3. If you're assuming that prices and wages essentially 'balance out' at some given level anyway, then it doesn't matter that the wages are higher in the US than in SA - because the prices will balance them out. Clearly this isn't the case and some equilibrium positions are preferable to others.
(While I've engaged with the idea on face value it's also worth point out that the empirical literature on wage-push inflation is not conclusive. Although the idea is intuitive, there isn't a consensus that it's accurate. It's equally intuitive to suggest that companies seek profit, which pushes prices up, which pressures workers to push for higher wages... i.e, that the mechanism works the other way around entirely.
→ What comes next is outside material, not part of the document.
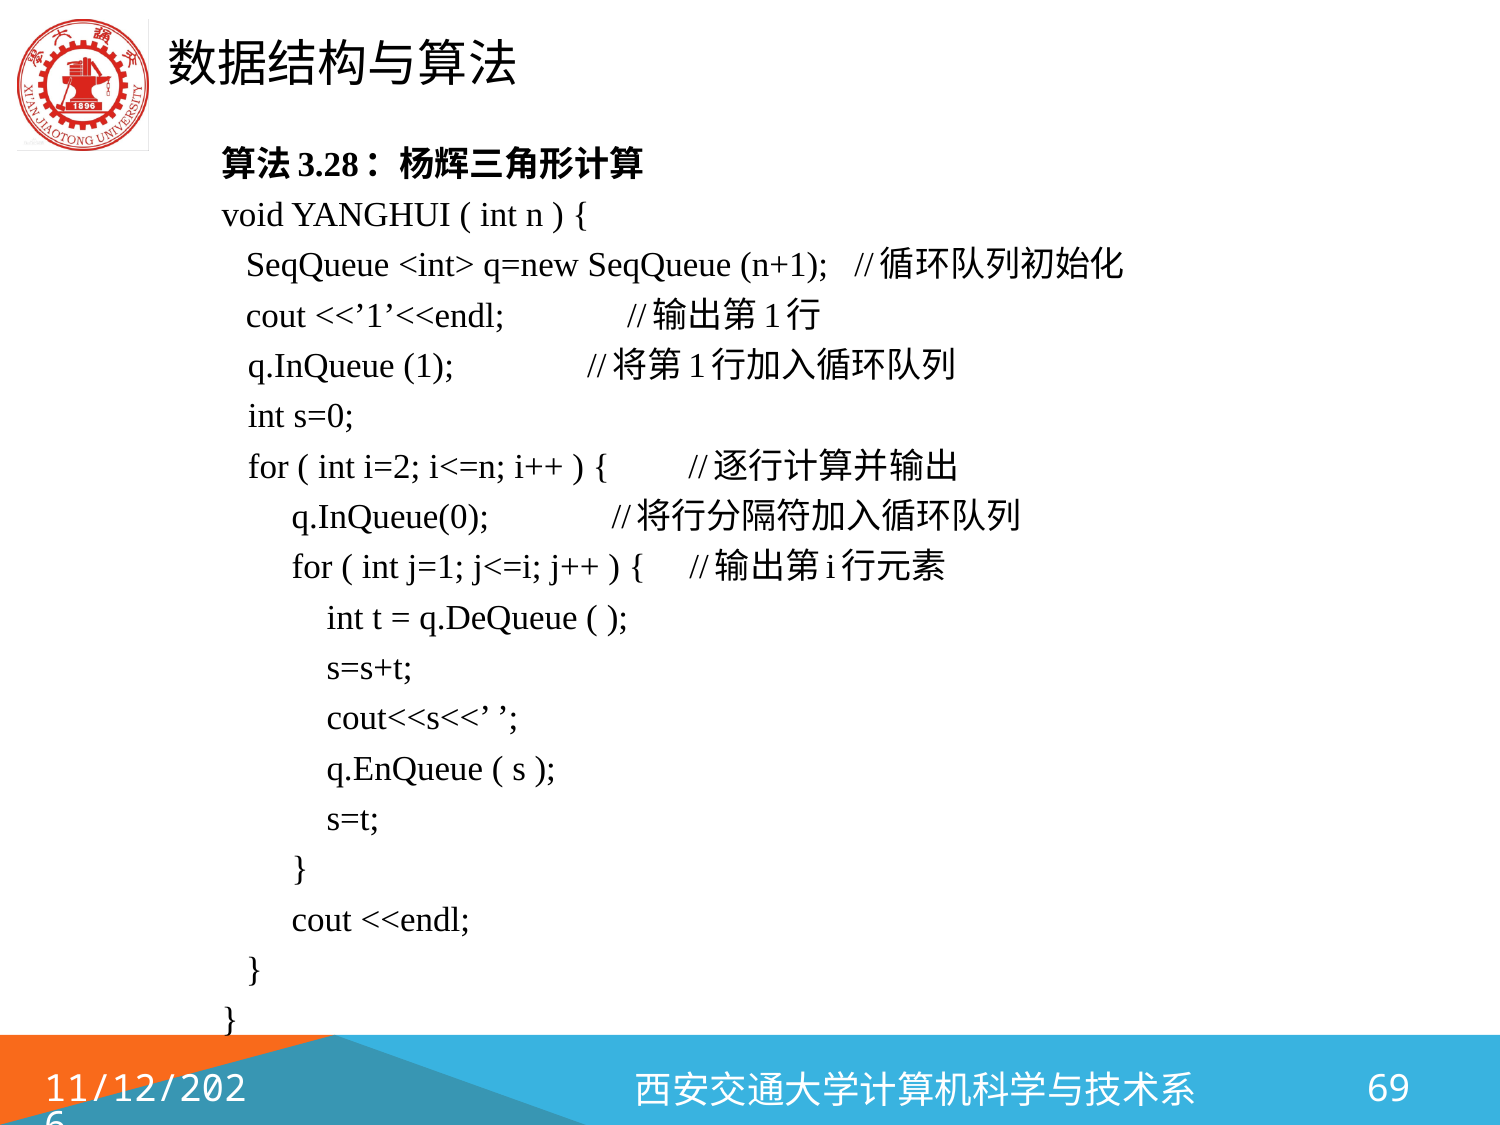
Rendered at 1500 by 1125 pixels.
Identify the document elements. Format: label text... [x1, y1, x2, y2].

list 算法3.28：杨辉三角形计算 void YANGHUI ( int n ) { SeqQueue <int> q=new SeqQueue (n+1); //循环队列初始化 cout <<’1’<<endl; //输出第1行 q.InQueue (1); //将第1行加入循环队列 int s=0; for ( int i=2; i<=n; i++ ) { //逐行计算并输出 q.InQueue(0); //将行分隔符加入循环队列 for ( int j=1; j<=i; j++ ) { //输出第i行元素 int t = q.DeQueue ( ); s=s+t; cout<<s<<’ ’; q.EnQueue ( s ); s=t; } cout <<endl; } } [206, 125, 1441, 1047]
picture [17, 19, 149, 151]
This is also putting aside issues such as inflation expectations and monetary policy.)
Silencer, on 17 July 2019 - 01:05 PM, said:
It is the same problem as all automation. Every company wants to automate as much as possible, cut jobs, and therefore make profits.
Here's the problem though. Every company is doing this...so if they keep cutting employees, who is going to buy their products? Nobody. Because those people won't have any money to do so without a job.
This is why all companies are inherently damaging their own long term survivability once they focus on growing profits without growing employment and wages. They are reducing the size of their customers' disposable income! The tipping point is usually once a company is no longer able to grow their market share. This is why banks are among the first to do stupid things (you know, like cause the GFC) - banks are effectively always at 100% market share since everyone needs a bank account and there is only so much room for competitive pricing to steal your competitors customers. So at first you try to be more efficient, do things faster so you can do more. Then you run out of ways to increase speed. Then the only options left end up being to cut staff (an artificial profit bump as long term you either need to rehire due to volume management issues or staff burnout for those who remain, or even longer term you run into a collapsing economy as consumer spending decreases due to the factors mentioned previously) or start defrauding people.
For automation the point only fully hits once humans can't contribute useful labour to receive pay. Certain companies might rather that people have money just to buy products, but being a pure consumer isn't exactly economically productive either. The economic model may need an overhaul but I'm not sure that is the desirable direction.
Also banks compete on far more than bank account pricing and this doesn't account for the side where banks make their profits, where there is plenty of scope for competition. The considerable variety in how profitable banks are is explained by much more than just how many staff they've cut. Indeed, the ECB notes that digitalisation does not only present cost-saving opportunities.
From a systemic point of view, recent empirical evidence suggests that a higher reliance on digitalised forms of providing financial services may also result in more contestable retail banking markets, as it becomes easier for bank customers to shop around and compare bank products and prices. While this may have a positive impact on the sector’s overall efficiency and lead to enhanced product transparency for bank customers, it could also have a first-order negative effect on profitability via reduced margins.